_Given data:_
━━━━━━━━
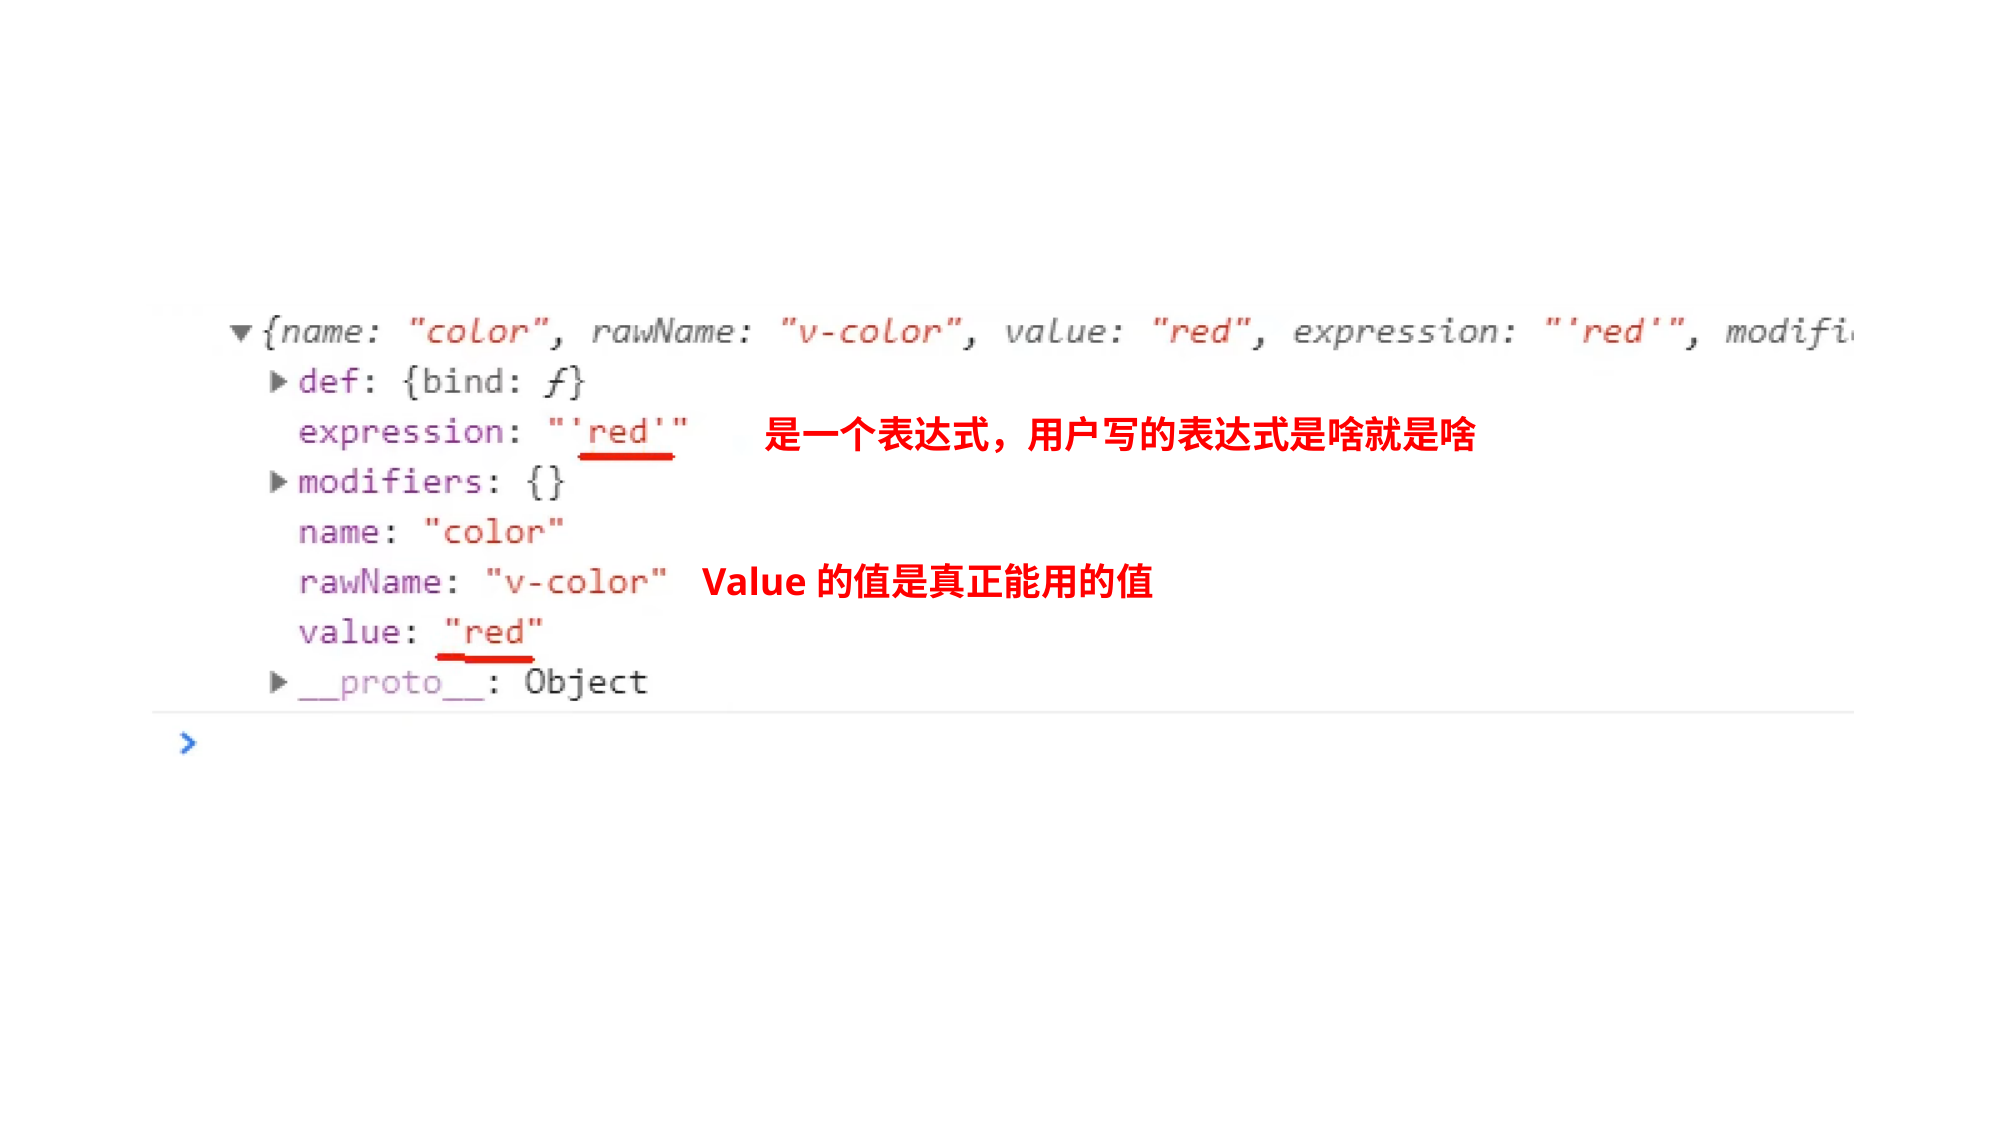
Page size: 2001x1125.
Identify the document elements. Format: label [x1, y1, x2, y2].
━━━━━━━━
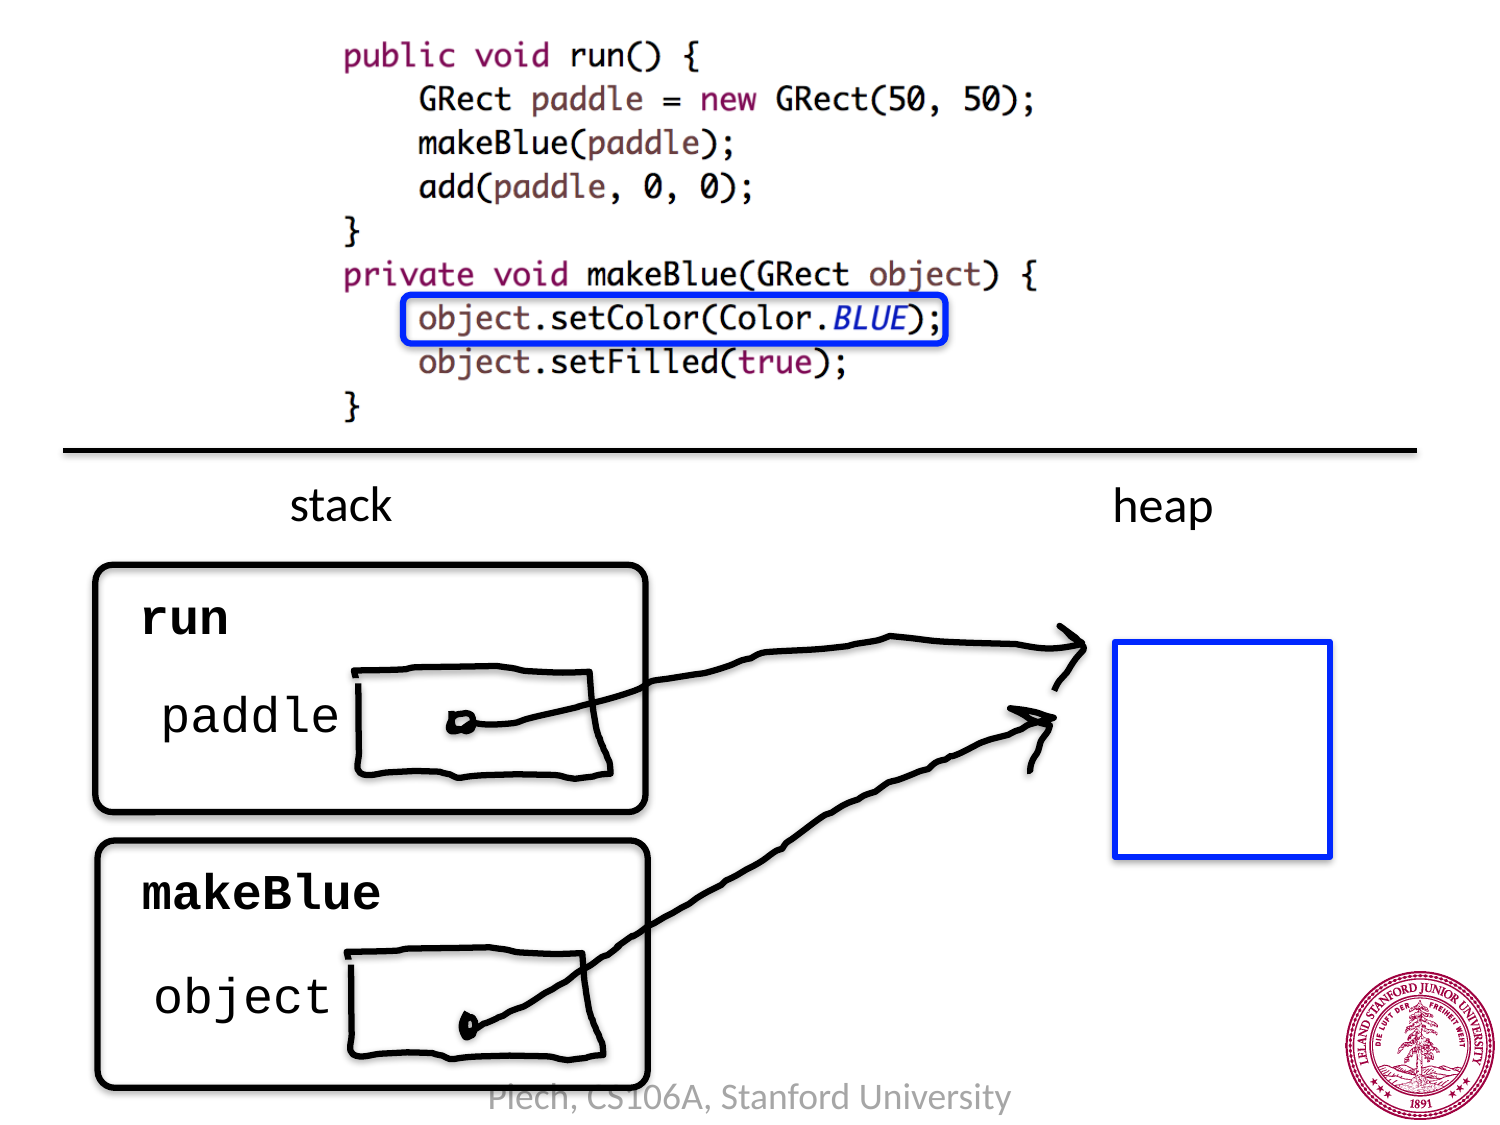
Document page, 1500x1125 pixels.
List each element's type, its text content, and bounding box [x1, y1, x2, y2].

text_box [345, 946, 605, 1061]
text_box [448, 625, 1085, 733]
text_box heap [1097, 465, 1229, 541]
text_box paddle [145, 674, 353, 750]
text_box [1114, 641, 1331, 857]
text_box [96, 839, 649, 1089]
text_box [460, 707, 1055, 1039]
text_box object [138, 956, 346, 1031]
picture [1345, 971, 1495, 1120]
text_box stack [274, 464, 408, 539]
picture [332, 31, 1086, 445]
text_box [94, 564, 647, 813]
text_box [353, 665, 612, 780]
━━━━━━━━
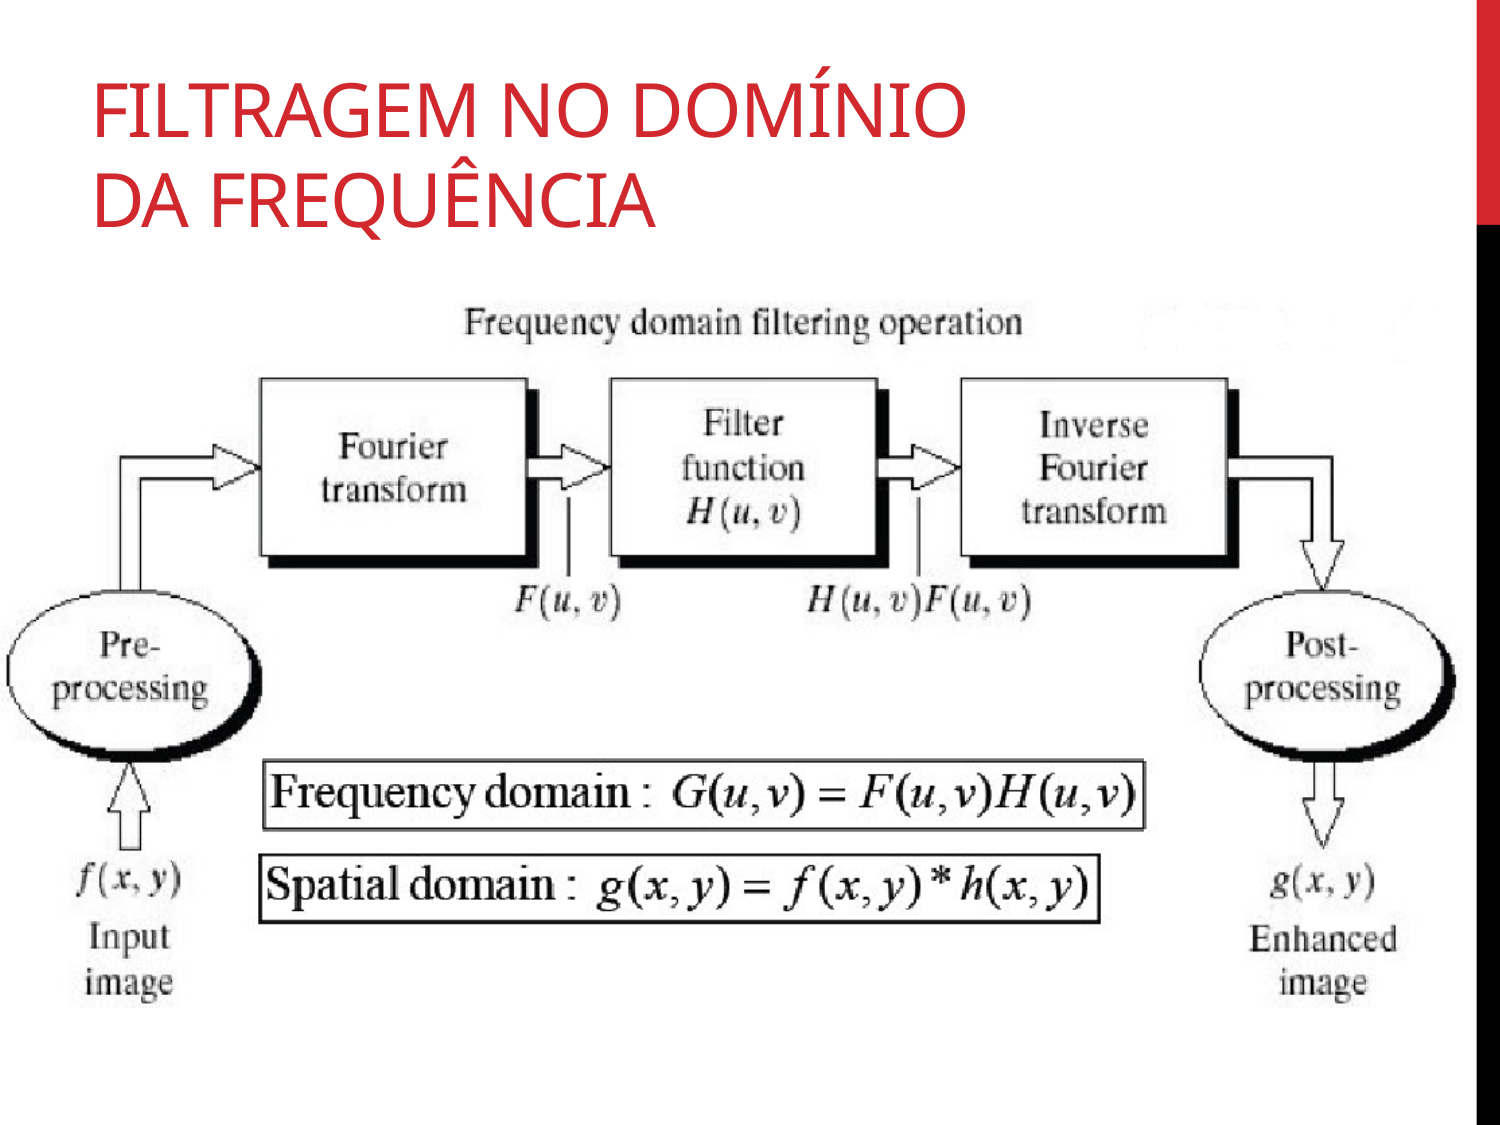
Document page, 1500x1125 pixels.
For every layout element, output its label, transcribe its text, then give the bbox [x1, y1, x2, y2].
━━━━━━━━
_Task to complete:_
Only the lines holding the string "label" are needed; copy each of them from the material above.

_Response to this task:_
Identify the document elements. Format: label [x1, y1, x2, y2].
For every layout element, output its label, transcribe its text, then give the bbox [x1, y1, x2, y2].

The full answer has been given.